Migrant remittances have made a great contribution to the foreign exchange in a country. According to the World Bank reports South Asian region receives USD 111 billion as remittances annually. At present the principle contributor to Sri Lanka’s foreign exchange is migrant remittances. It amounts to USD 7 billion per year. Consequently, specific steps have been taken in our country to provide a better future to migrant workers and to protect their rights. However, the discrimination and the suffering faced by the migrant workers have not ceased significantly. The plight of the women migrant workers is crucial in this context. In Sri Lanka, a majority of migrant workers are women who are mainly from rural areas. They are compelled to migrate for work to support their families who are affected by entrenched financial problems.
This year we celebrate the IMWD at a time the country is preparing for a presidential election. Although many migrant workers from other countries enjoy voting rights, Sri Lankan migrant worker community do not still have that privilege. Political parties and the politicians do not possess any inclination with regard to this idea and it is evident from their silence on the matter in terms of their manifestos and public speeches. In the previous elections also no candidate made any remark about ensuring voting rights of the migrant workers.
Universal Declaration of Human Rights (UDHR), International Covenant on Civil and Political Rights (ICCPR) and International Covenant on the Protection of Migrant Workers and their families (ICMW) have guaranteed the voting rights of migrant workers. But over a million of internal and external migrant workers of Sri Lanka have been deprived of their right to vote and select a leader of their choice despite their voting rights stipulated in ICMW, due to the lack of necessary legal and implementation framework put in place by the government.
Sri Lanka’s constitution stipulates voting rights to all the citizens through article 4 which mentions any citizen over 18 years of age is entitled to vote. However, there is no legal framework established according to the recent electoral laws to facilitate the migrant workers’ right to vote. Providing voting rights to the migrant workers who contribute immensely to the country’s economy is a state obligation; even by amending the electoral laws and introducing new laws. This large group of migrant workers entail a considerable percentage in the voting register. However, it is clear that none of the ruling governments so far have taken any interest in guaranteeing voting rights to the migrant workers.
In the instance if the migrant workers are facilitated to vote at every opportunity to select their preferred leaders and the public representatives, political parties and the election candidates in Sri Lanka will have to take a vested interest in the status of the migrant workers.
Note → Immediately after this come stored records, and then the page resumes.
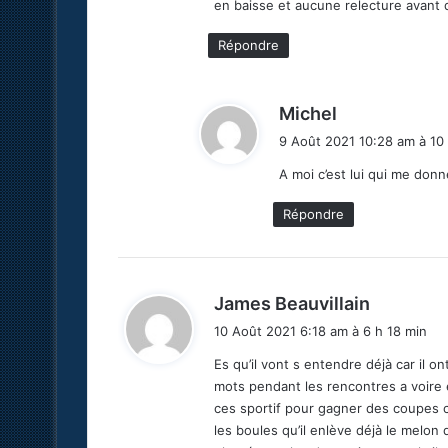
en baisse et aucune relecture avant d
:
Répondre
d
Michel
i
9 Août 2021 10:28 am à 10
t
A moi c’est lui qui me don
:
Répondre
d
James Beauvillain
i
10 Août 2021 6:18 am à 6 h 18 min
t
Es qu’il vont s entendre déjà car il o
mots pendant les rencontres a voire et
:
ces sportif pour gagner des coupes ce
les boules qu’il enlève déjà le melon q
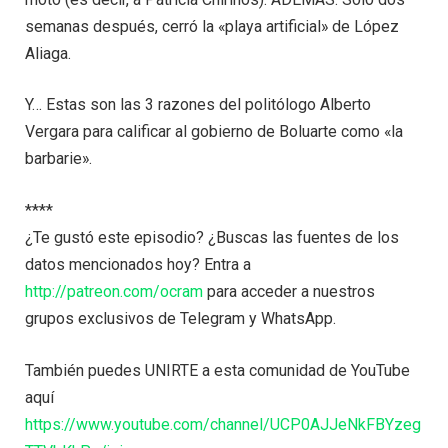
semanas después, cerró la «playa artificial» de López
Aliaga.
Y… Estas son las 3 razones del politólogo Alberto
Vergara para calificar al gobierno de Boluarte como «la
barbarie».
****
¿Te gustó este episodio? ¿Buscas las fuentes de los
datos mencionados hoy? Entra a
http://patreon.com/ocram
para acceder a nuestros
grupos exclusivos de Telegram y WhatsApp.
También puedes UNIRTE a esta comunidad de YouTube
aquí
https://www.youtube.com/channel/UCP0AJJeNkFBYzeg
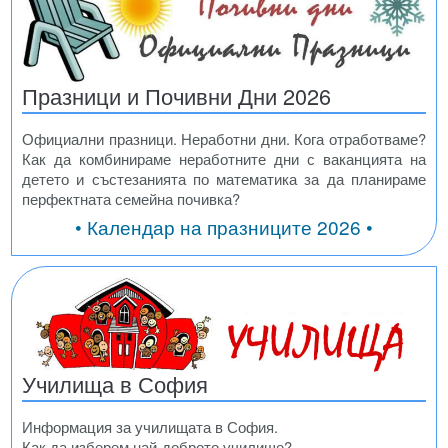
Празници и Почивни Дни 2026
Официални празници. Неработни дни. Кога отработваме?
Как да комбинираме неработните дни с ваканцията на
детето и състезанията по математика за да планираме
перфектната семейна почивка?
• Календар на празниците 2026 •
Училища в София
Информация за училищата в София.
Как да изберем най-доброто училище?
They will be compelled to address the issues of the migrant workers. On the other hand if migrant workers become empowered voters they will have an opportunity to intervene in the making of state policies concerning their rights. Apart from being entitled to their rights as workers, migrant workers will be able to ensure exercising their democratic right to choose preferred public representative. This will in turn guarantee migrant workers’ community the entitled participatory capacity in national policy making as well.
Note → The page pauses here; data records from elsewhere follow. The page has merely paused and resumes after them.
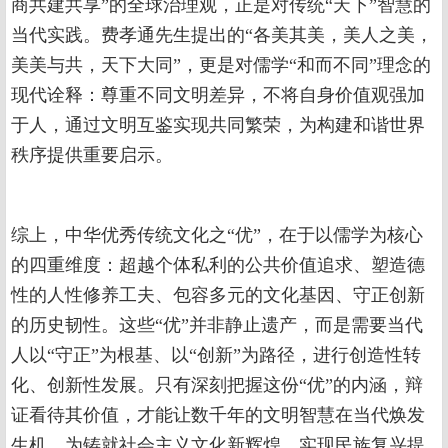
商共建共享”的全球治理观，正是对传统“天下”智慧的
当代实践。费孝通先生提出的“各美其美，美人之美，
美美与共，天下大同”，更是对儒学“和而不同”理念的
现代诠释：尊重不同文明差异，不将自身价值观强加
于人，通过文明互鉴实现共同繁荣，为构建和谐世界
秩序提供重要启示。
综上，中华优秀传统文化之“优”，在于以儒学为核心
的四重维度：超越个体私利的公共价值追求、塑造德
性的人性修养工夫、包容多元的文化基因、守正创新
的历史韧性。这些“优”并非静止遗产，而是需要当代
人以“守正”为根基、以“创新”为路径，进行创造性转
化、创新性发展。只有深刻把握这份“优”的内涵，辩
证看待其价值，才能让数千年的文明智慧在当代焕发
生机，为铸就社会主义文化新辉煌、实现民族复兴提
In order to facilitate the voting rights of migrant workers working abroad or within the country relevant laws could be introduced. It is our belief that electoral laws can be amended to facilitate these migrant workers to vote from the country or local area they live in. In this context, similar to the practice of other countries, postal votes or specific voting method could be used for this purpose. Sri Lankan embassies in the particular countries can be temporarily turned to polling booths for the migrant workers to use. Certain challenges inevitably could be expected in launching these steps. Other countries have already launched such processes and it could be useful for Sri Lanka to look at these best practices.
We from the ACTFORM network request to establish laws to grant voting rights to the migrant workers and take steps to set up practical and formal mechanism to implement the laws. This will ensure the basic democratic right of the migrant workers as well as the leaders selected to govern the country will also be compelled to look into the migrant issues.
In the present context of the nation preparing for the presidential election, we would like to request from the state policy makers and all the political parties, to commit to the protection of voting rights of over a million migrant workers, in complying with the international obligations; to facilitate migrant workers to exercise their vote in the country/local are they are working at the moment; to ensure migrant workers voting rights.
Let us ensure the voting rights of Sri Lankan migrant workers!